In other backlash news, a Kansas bill which was praised by the state’s attorney general as “the strongest anti-ESG bill in the country” has been pulled and replaced with a watered-down version.

The Kansas Public Employees Retirement System (KPERS) had claimed the original could reduce returns by $3.6 billion over the next 10 years.   

SB224 contained provisions on proxy voting, divestment from and contract bans with financial institutions involved in “ideological boycotts”, and was due to be considered by the Committee on Federal and State Affairs this week. However, it has now been replaced with SB291, which requires investment managers and proxy advisers to commit in writing to act solely on financial factors. 

The new bill is 16 pages shorter.   

Speaking at the committee hearing on Wednesday, Alan Conroy, executive director of KPERS, reiterated the $25 billion fund’s opposition to the restrictions. Conroy said the fund was not usually a proponent or opponent of legislation, but “unfortunately I think we are in a position to have to oppose this bill as it’s introduced”. 

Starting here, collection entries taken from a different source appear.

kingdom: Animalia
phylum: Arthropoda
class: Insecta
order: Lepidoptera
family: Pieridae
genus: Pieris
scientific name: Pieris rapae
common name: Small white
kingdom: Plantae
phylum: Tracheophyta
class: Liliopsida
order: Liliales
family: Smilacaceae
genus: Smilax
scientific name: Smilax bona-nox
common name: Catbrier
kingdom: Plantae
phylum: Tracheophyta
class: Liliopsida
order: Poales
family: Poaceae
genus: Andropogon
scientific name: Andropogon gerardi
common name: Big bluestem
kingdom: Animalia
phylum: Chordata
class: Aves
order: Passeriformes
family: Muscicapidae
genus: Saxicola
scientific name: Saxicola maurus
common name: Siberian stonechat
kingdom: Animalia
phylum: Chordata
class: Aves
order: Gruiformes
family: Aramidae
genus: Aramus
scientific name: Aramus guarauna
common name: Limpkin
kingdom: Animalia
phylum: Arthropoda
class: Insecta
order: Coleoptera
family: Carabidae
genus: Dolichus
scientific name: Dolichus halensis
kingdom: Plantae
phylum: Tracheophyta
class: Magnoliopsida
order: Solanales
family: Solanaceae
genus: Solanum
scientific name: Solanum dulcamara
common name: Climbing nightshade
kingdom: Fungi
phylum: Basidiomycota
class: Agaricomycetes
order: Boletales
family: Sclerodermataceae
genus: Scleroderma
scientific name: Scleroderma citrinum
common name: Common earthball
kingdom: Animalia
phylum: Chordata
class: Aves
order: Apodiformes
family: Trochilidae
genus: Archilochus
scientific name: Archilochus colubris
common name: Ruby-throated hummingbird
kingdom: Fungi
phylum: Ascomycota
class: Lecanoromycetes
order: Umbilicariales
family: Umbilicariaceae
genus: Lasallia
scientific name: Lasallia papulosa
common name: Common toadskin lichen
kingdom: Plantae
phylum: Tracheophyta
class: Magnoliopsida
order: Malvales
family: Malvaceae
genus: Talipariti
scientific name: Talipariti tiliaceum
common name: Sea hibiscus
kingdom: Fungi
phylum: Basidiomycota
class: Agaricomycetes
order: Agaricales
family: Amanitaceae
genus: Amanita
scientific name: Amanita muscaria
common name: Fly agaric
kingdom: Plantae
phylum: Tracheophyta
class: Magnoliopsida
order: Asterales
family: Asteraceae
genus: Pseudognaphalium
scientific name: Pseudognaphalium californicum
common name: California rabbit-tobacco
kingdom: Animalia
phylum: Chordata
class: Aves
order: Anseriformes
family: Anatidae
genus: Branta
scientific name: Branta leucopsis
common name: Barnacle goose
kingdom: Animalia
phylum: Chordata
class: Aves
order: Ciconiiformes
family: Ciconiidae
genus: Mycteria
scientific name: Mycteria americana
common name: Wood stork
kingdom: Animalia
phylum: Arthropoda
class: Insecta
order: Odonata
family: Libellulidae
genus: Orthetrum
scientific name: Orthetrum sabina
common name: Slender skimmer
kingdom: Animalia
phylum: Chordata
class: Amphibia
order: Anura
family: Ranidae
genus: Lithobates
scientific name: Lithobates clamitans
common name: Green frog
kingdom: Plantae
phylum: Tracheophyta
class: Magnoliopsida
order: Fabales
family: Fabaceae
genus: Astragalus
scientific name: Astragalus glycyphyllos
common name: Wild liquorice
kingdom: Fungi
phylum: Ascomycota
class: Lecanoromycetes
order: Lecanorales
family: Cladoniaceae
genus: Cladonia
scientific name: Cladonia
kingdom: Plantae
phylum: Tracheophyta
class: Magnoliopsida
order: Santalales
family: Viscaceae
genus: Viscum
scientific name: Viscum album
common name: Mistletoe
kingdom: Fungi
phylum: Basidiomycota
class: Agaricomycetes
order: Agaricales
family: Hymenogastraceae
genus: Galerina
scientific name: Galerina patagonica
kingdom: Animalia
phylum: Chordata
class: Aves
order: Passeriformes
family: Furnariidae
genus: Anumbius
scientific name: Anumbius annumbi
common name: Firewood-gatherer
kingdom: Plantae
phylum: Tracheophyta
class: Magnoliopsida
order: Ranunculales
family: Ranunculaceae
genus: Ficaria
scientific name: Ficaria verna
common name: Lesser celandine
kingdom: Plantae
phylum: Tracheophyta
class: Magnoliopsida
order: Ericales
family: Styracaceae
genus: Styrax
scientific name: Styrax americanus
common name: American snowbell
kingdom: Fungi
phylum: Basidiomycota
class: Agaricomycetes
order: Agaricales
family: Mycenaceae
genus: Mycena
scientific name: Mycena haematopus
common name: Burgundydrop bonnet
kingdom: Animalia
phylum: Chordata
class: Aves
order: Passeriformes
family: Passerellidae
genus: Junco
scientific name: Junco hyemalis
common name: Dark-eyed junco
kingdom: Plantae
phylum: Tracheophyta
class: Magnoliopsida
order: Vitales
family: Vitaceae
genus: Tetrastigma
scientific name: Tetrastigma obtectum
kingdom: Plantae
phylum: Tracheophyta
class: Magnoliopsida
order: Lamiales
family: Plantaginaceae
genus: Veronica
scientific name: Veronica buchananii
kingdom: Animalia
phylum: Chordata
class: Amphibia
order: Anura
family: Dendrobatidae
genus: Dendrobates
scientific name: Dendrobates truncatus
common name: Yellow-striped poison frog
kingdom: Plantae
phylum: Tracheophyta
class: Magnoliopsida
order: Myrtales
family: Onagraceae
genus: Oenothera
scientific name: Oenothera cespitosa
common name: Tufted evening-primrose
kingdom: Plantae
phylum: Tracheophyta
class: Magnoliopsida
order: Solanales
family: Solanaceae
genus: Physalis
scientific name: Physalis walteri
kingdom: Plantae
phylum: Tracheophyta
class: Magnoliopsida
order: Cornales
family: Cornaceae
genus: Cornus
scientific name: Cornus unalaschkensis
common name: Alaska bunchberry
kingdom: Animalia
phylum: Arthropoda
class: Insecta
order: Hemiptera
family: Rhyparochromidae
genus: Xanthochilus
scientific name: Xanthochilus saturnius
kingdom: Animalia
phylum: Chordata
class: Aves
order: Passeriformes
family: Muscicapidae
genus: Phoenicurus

“We think the current law would make it very difficult to retain our current fund managers,” Conroy said, noting that KPERS lawyers’ interpretation of the legislation was that it would preclude the fund from doing business with any company that has ESG activities.  

“We think we’d have to restructure the portfolio to comply with the bill as introduced,” he added, warning that it could cause an estimated $3.6 billion loss over 10 years and would have a significant impact on KPERS’ funding ratio, reducing it from low 70 percent to low 60 percent.